Mélissa Boucher has chosen to continually deepen her practice of intimate photography in order to better explore and reveal its ambiguity, is this not proof of resistance to the multiple snapshots posted on social networks? Just like her straightforward confrontation with the material of the film, whose images she mishandles, erasing, cutting out, zooming in on an often hidden meaning.
There are those who submit to the frenzy of the moment, in a kind of voluntary servitude, sometimes pretending to want to escape it in order to better embrace it.
And fortunately, there are those who prefer to take their time. The time to admire beautiful landscapes, like those of Claire Nicolet, where architecture and vegetation dialogue harmoniously in an uninhabited and ideal setting of beauty, where the perfect and repeated pattern experiences the passage of time, a sublimated interpretation of reality.

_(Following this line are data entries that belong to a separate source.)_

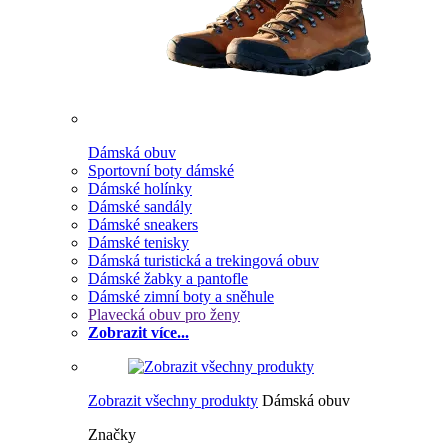
Dámská obuv
Sportovní boty dámské
Dámské holínky
Dámské sandály
Dámské sneakers
Dámské tenisky
Dámská turistická a trekingová obuv
Dámské žabky a pantofle
Dámské zimní boty a sněhule
Plavecká obuv pro ženy
Zobrazit více...
Zobrazit všechny produkty
Dámská obuv
Značky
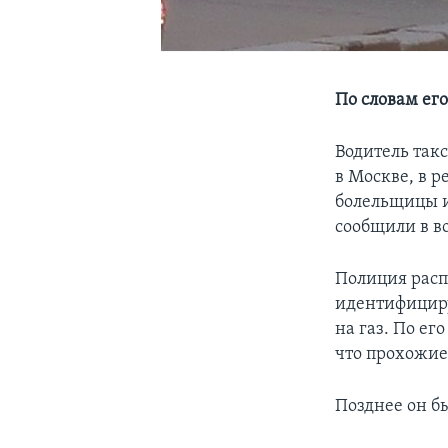
По словам его
Водитель так
в Москве, в 
болельщицы и 
сообщили в в
Полиция расп
идентифициру
на газ. По его
что прохожие
Позднее он б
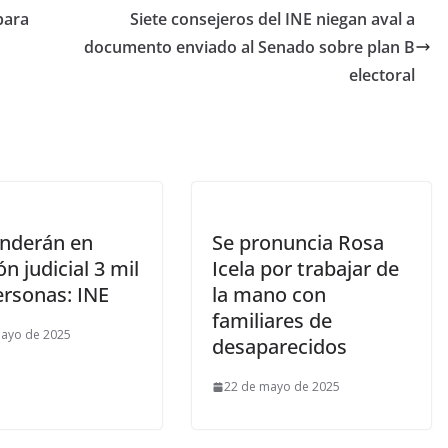
para
Siete consejeros del INE niegan aval a
documento enviado al Senado sobre plan B
electoral
nderán en
Se pronuncia Rosa
ón judicial 3 mil
Icela por trabajar de
ersonas: INE
la mano con
familiares de
mayo de 2025
desaparecidos
22 de mayo de 2025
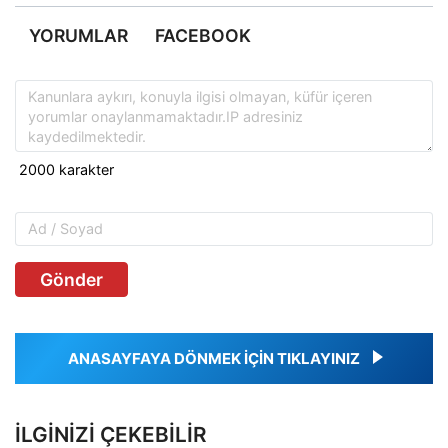
YORUMLAR
FACEBOOK
Gönder
ANASAYFAYA DÖNMEK İÇİN TIKLAYINIZ
İLGINIZI ÇEKEBILIR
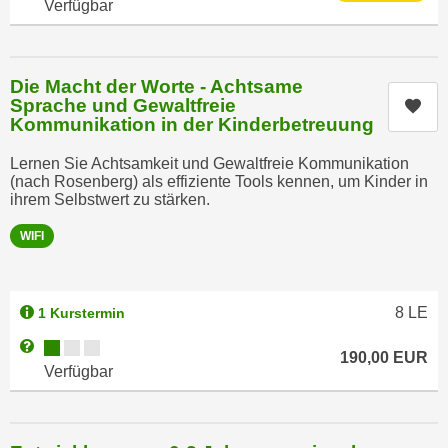
Verfügbar
h
r
e
e
n
C
I
Die Macht der Worte - Achtsame
o
h
Sprache und Gewaltfreie
Kur
o
Kommunikation in der Kinderbetreuung
r
k
e
i
Lernen Sie Achtsamkeit und Gewaltfreie Kommunikation
D
(nach Rosenberg) als effiziente Tools kennen, um Kinder in
e
a
ihrem Selbstwert zu stärken.
s
t
f
WIFI
e
ü
n
r
k
M
8
LE
1 Kurstermin
e
a
i
Kursverfügbarkeit:
Weitere Informationen zum Anmeldestatus "Verfügbar"
r
190,00
EUR
n
Verfügbar
k
e
e
m
t
d
i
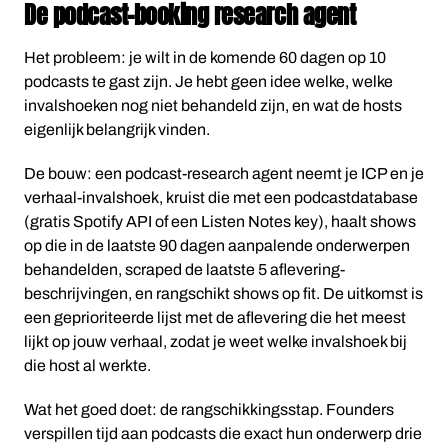
De podcast-booking research agent
Het probleem: je wilt in de komende 60 dagen op 10
podcasts te gast zijn. Je hebt geen idee welke, welke
invalshoeken nog niet behandeld zijn, en wat de hosts
eigenlijk belangrijk vinden.
De bouw: een podcast-research agent neemt je ICP en je
verhaal-invalshoek, kruist die met een podcastdatabase
(gratis Spotify API of een Listen Notes key), haalt shows
op die in de laatste 90 dagen aanpalende onderwerpen
behandelden, scraped de laatste 5 aflevering-
beschrijvingen, en rangschikt shows op fit. De uitkomst is
een geprioriteerde lijst met de aflevering die het meest
lijkt op jouw verhaal, zodat je weet welke invalshoek bij
die host al werkte.
Wat het goed doet: de rangschikkingsstap. Founders
verspillen tijd aan podcasts die exact hun onderwerp drie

Or those that are concerned with people. Elvire Caillon is interested in what brings them together or what distances them from each other. She paints them in everyday scenes of a quiet and happy life, with bright and sweet colours. We envy this plenitude even if it is similar to a perfect but utopian world. One is lulled by the density and energy of the compositions, which sincerely invite brotherhood and solidarity.
People are also at the heart of Louise Janet's work, and in her extremely dense and saturated drawings they become, in spite of themselves, the powerless actors of a cluttered and never-fulfilled world. These illustrations, like an epic of banality, preserve the trace of all those moments that we forget before they even cease to exist.
Since time is an illusion, has the time not finally come to change the era and break definitively with the devastating belief that happiness is found in immediacy?
The exhibition “SNAP TIME IS OVER” is a search for lost time, and is supported by the talent and creative energy of eight young and wonderful artists.